For a training experience to have a lasting impact on behavior, learners need space to imagine the impact of their actions. If we zoom out and consider how a selling skills activity connects upward to our organization’s shifting priorities – or even better, the evolution of drug research and development, market trends and the specific impact these forces have on healthcare providers themselves – the trainee deepens their connection to their work and fosters empathy for others in their network.
Learning designers can accomplish these “zoom out moments” by leveraging big-picture creative throughlines in plenary and transitional spaces. In the case of the Olympics-themed training event, this manifested as installation architecture and interactive digital elements that directly connected to the personal insights elicited in training spaces.

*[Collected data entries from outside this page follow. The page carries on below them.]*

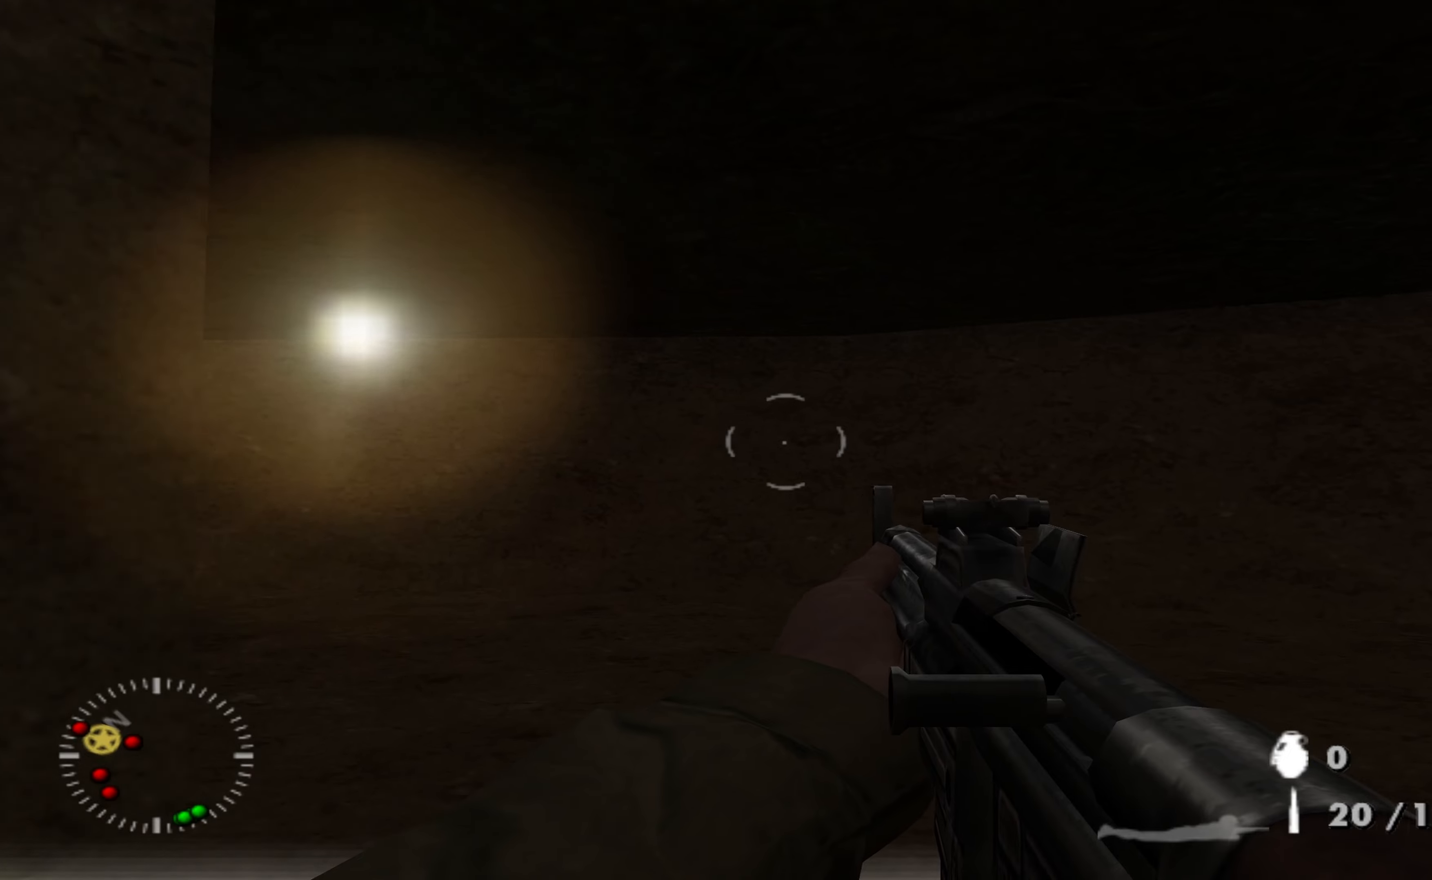
{"buttons": [], "left_stick": "up-right", "right_stick": "left", "events": [[233, "left_stick", "up-right"], [233, "right_stick", "center"], [433, "right_stick", "left"]]}
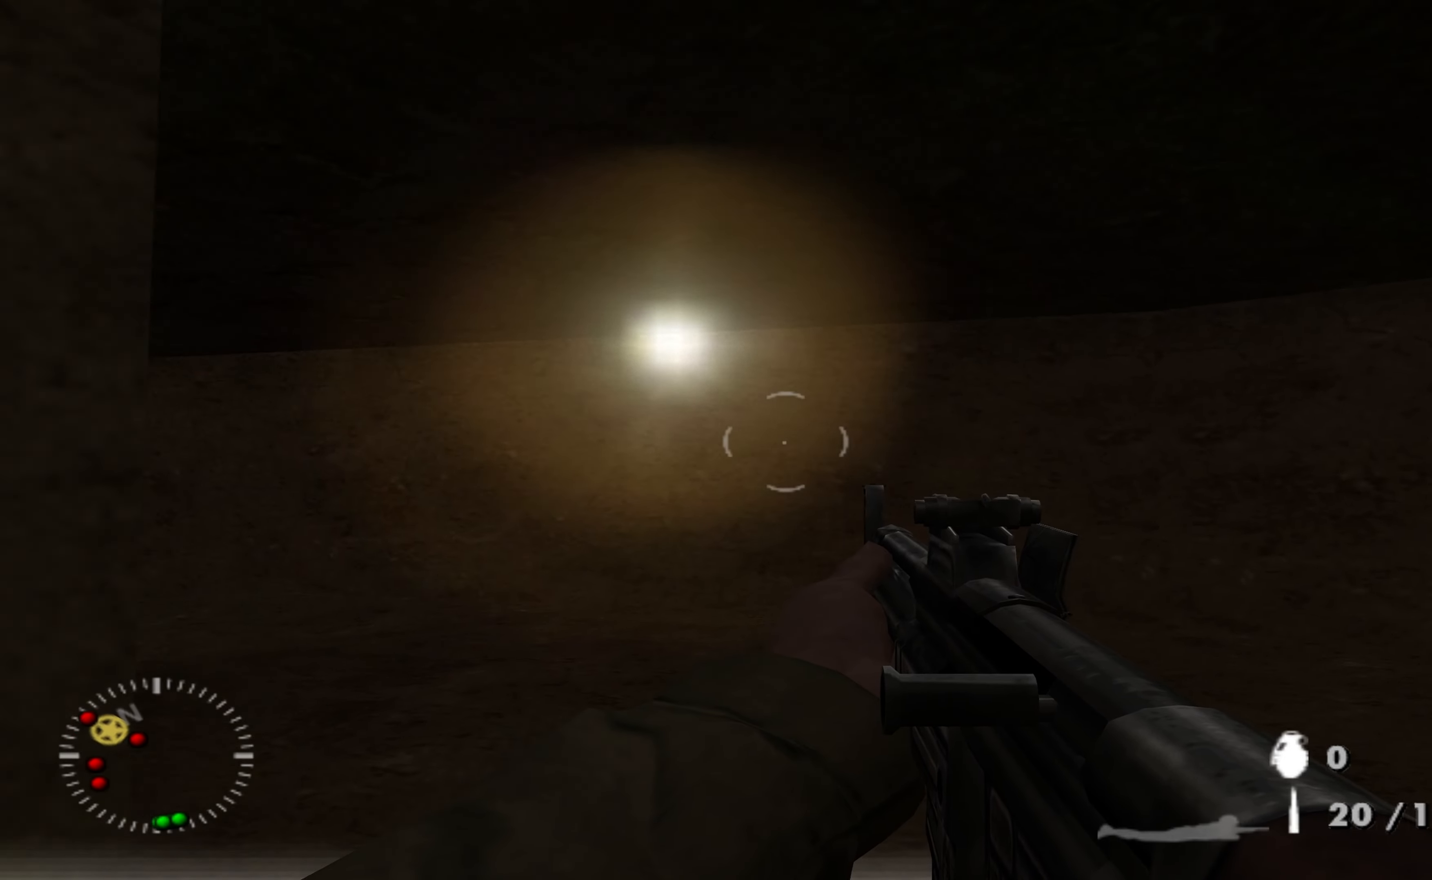
{"buttons": [], "left_stick": "up-right", "right_stick": "center", "events": [[333, "right_stick", "center"]]}
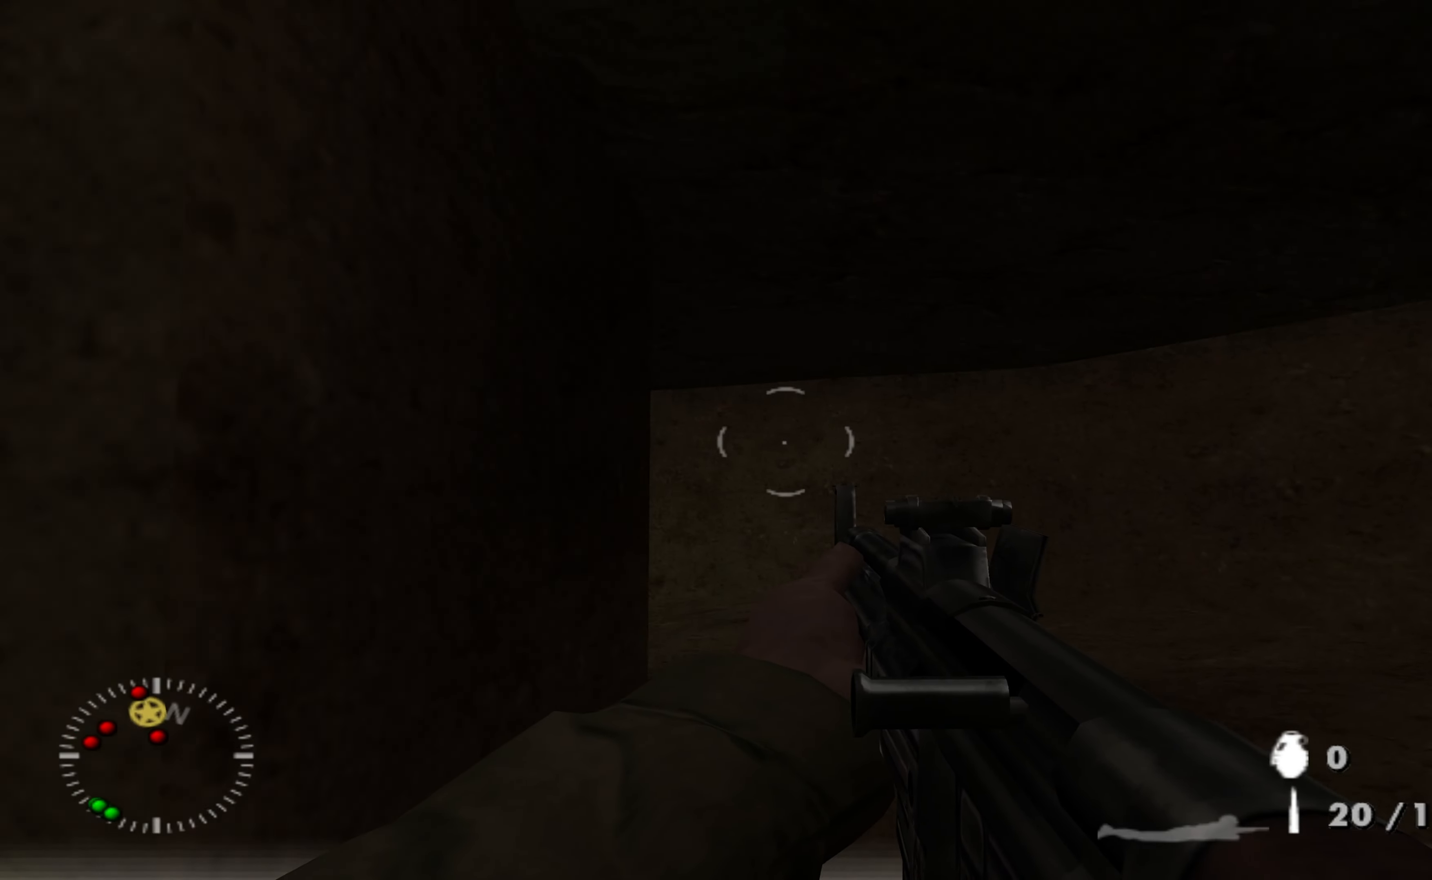
{"buttons": [], "left_stick": "up-right", "right_stick": "center", "events": [[33, "right_stick", "left"], [266, "right_stick", "center"], [333, "A", "down"], [466, "A", "up"]]}
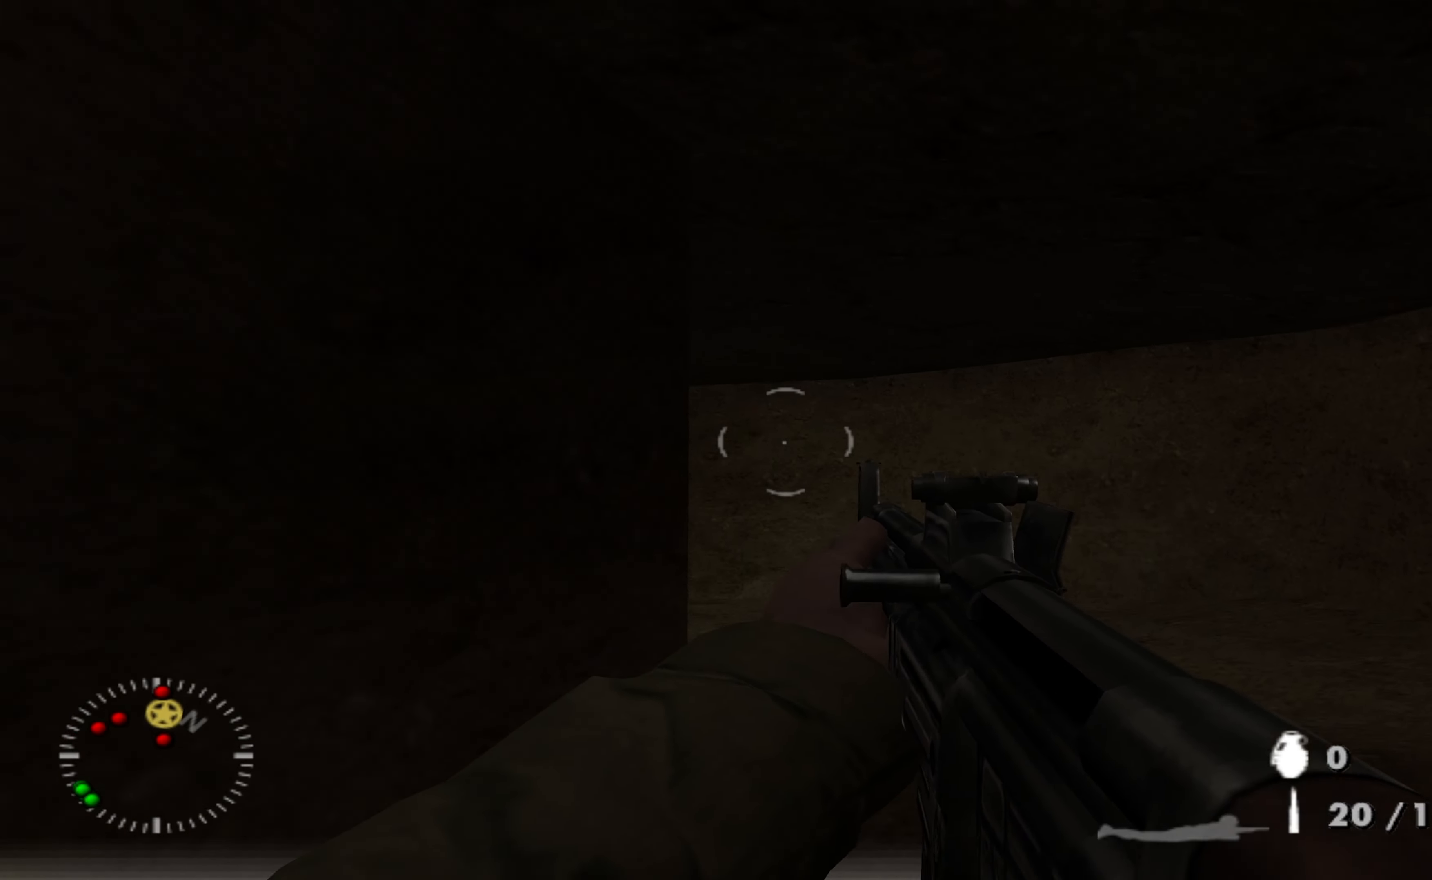
{"buttons": [], "left_stick": "up-right", "right_stick": "center", "events": [[200, "right_stick", "down-left"], [433, "right_stick", "center"]]}
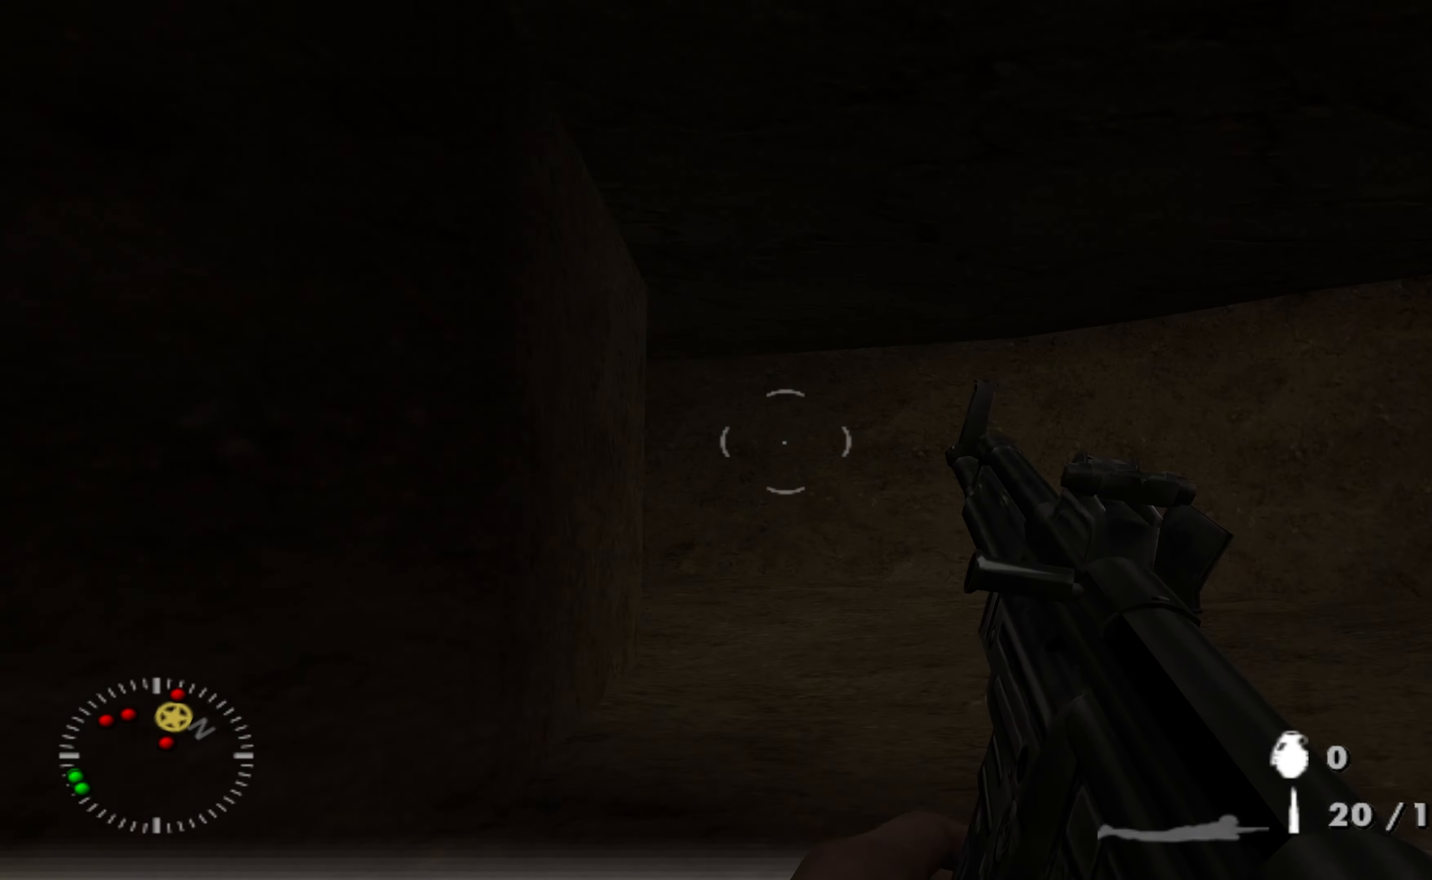
{"buttons": [], "left_stick": "up-right", "right_stick": "left", "events": [[66, "right_stick", "left"], [266, "right_stick", "center"], [433, "right_stick", "left"]]}
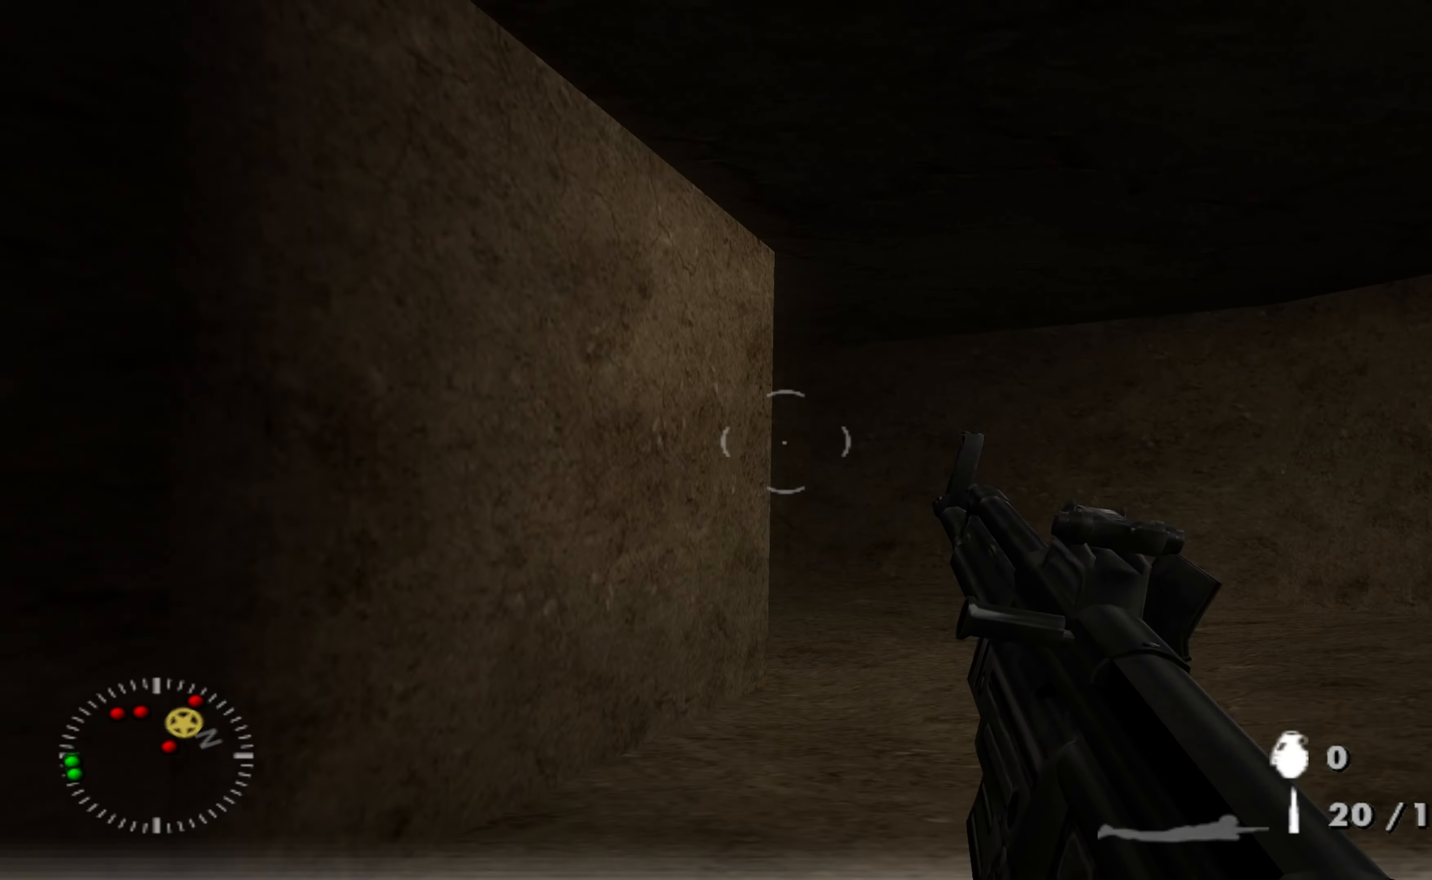
{"buttons": [], "left_stick": "up-right", "right_stick": "center", "events": [[66, "right_stick", "center"]]}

This, of course, is the advantage of collaborating within an integrated production agency, but it doesn’t take more than a well-crafted reflection question to add a dash of “why does this matter?” to the “you do you” stew. When a learning design ensures that every “zoom in” has a corresponding “zoom out,” learners see the value of their actions and become empowered by a sense of purpose.
This moment calls for training that is highly adaptive, self-directed (without sacrificing the broader objectives) and context aware. When learners honor the wisdom of their experiences and understand the forces shaping their work, members of any industry, especially today’s field-based forces, will thrive.
Let’s create learning experiences that resonate personally and with the larger world. Let’s meet this moment.